For Shingelo and Black Bird White Sky, much of the movement behind the music originates and thrives in emotion as well as its effect on each person.
“I do go through phases where I’m completely obsessed with something and I’ll try to absorb all of it and then I’ll just forget about it and it goes into the archive, and when I’m writing it starts to come out through my own interpretation,” Shingelo describes. “You’ve gotta be able to look at the demons. I’ve been in places where if I look too much at what’s there, I get really upset, and it’s not a cool place. That’s pretty much the essence of walking the walk of an artist.”
For Shingelo, emotion not only plays a large part in creation of each Black Bird White Sky track, it also proves a necessary component to delivering a memorable live performance. With regards to his wide vocal range, Shingelo maintains he relies heavily on his emotional state to reach octaves that are not as easily attainable.

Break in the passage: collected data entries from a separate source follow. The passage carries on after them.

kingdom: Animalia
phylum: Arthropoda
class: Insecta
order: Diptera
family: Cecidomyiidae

“I just kinda found that place through trial and error. I kinda tag it to the emotion,” he notes. “That’s the challenge every night is to try and be in that place. Especially when you’re doing it over and over, it’s easy just to kinda run through the motions. Luckily, I’ve been pretty consistent with it lately. Focusing on the lyrics and the intention behind them. Going to that place is just taking a couple of minutes before the show. I’ll listen to a really moody track, like an Adele track or Radiohead track or a Chopin piece even like for just a minute and now I’m in that place that I can’t even tag to words. Just that connection with music where I can’t even understand where it comes from.”

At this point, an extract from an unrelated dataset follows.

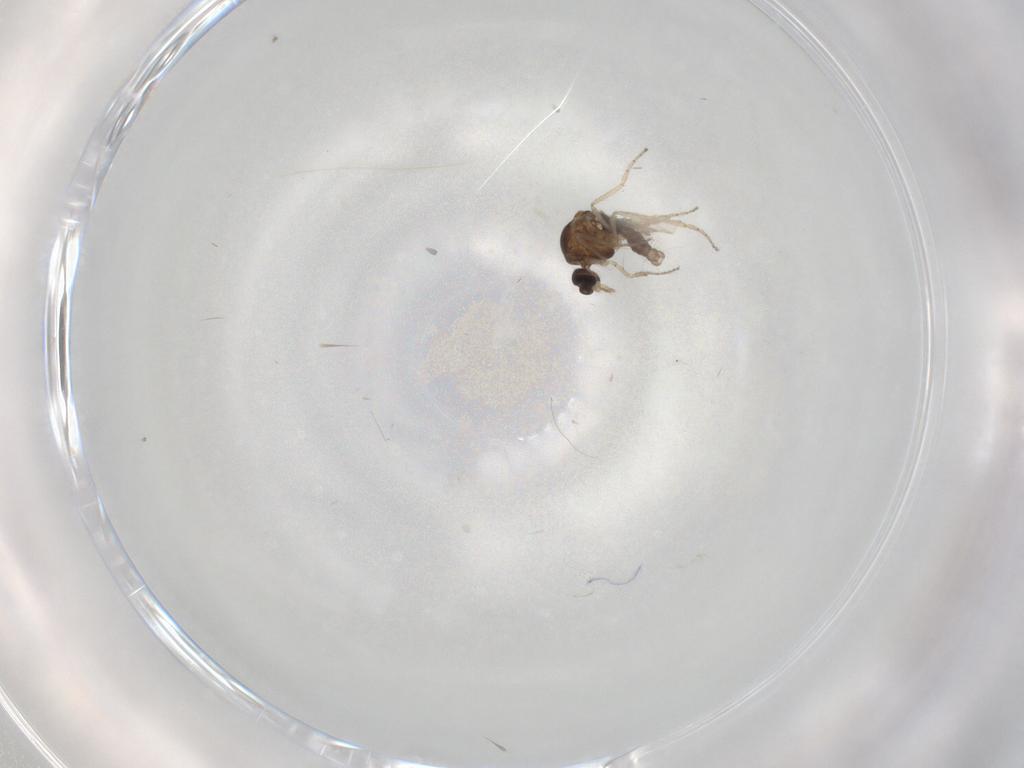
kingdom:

In addition to the implementation of the modern machine, trim lineup and emotional connection, Black Bird White Sky draws from a wide range of musical influence to create a unique, accessible sound with strong ties to pop, electronica and rock simultaneously. As the band’s front man and songwriter, Shingelo finds guidance in a variety of artists including Chopin, Radiohead, Muse, Ezben and the Witch, Marvin Gaye, Michael Jackson, Johnny Cash, and at the forefront most recently, Charlie XCX and the everlasting Bob Marley.

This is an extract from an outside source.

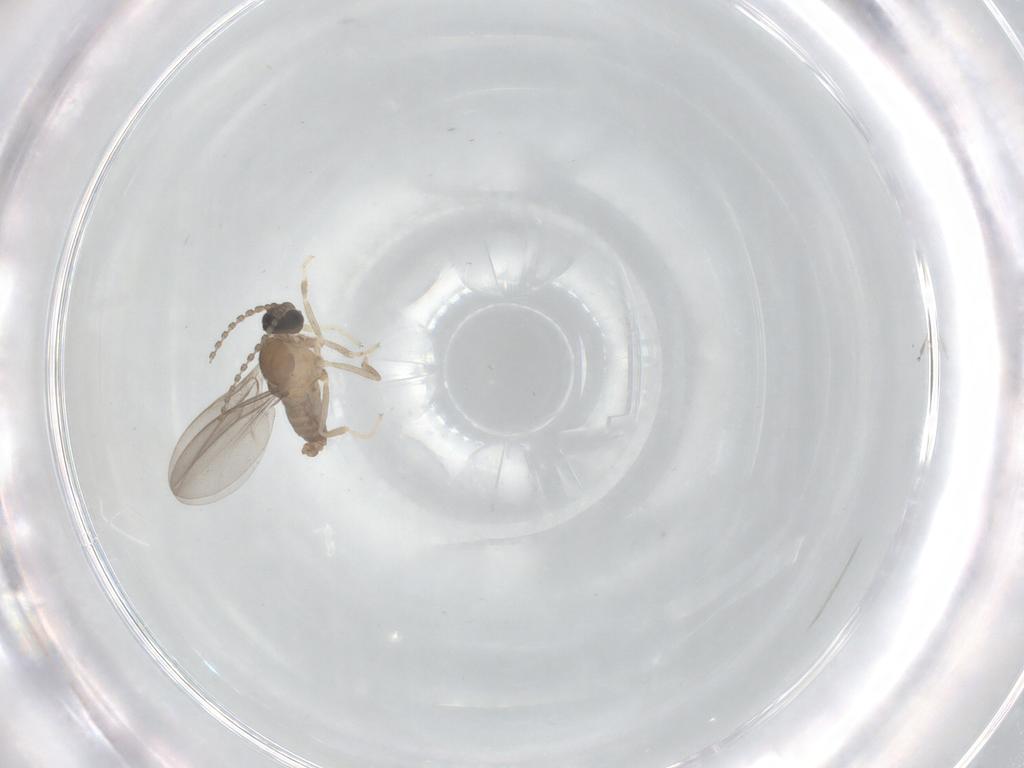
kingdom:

“I’ve always listened to him but I’ve really for some reason been so connected to his early, raw recordings,” Shingelo says of Marley. “The message he was trying to deliver and what he was able to do in terms of humanity is profound. I’ve changed so much because of it. I feel like I’m nicer listening to his music. ‘Everyone should listen to it. What you just said is exactly what he was trying to do, and it worked, it’s just that the world is a tough place.”
Following months of preparation and studio time, Black Bird White Sky is set to release its newest album, The Fall, on October 16, followed by a combined CD release party and CMJ performance on October 17 at Matchless in Brooklyn.
Aside from this Brooklyn show and CD release, Black Bird White Sky is focusing on expanding to the East Coast and increasing membership on their website (p.s. increased membership leads to free giveaways, just saying!).
A dynamic combination of electronic and rock backgrounds, intimate writing, a constant evolution and experimentation, Black Bird White Sky presents an emerging musical style with potential to make a large-scale impression on today’s music scene.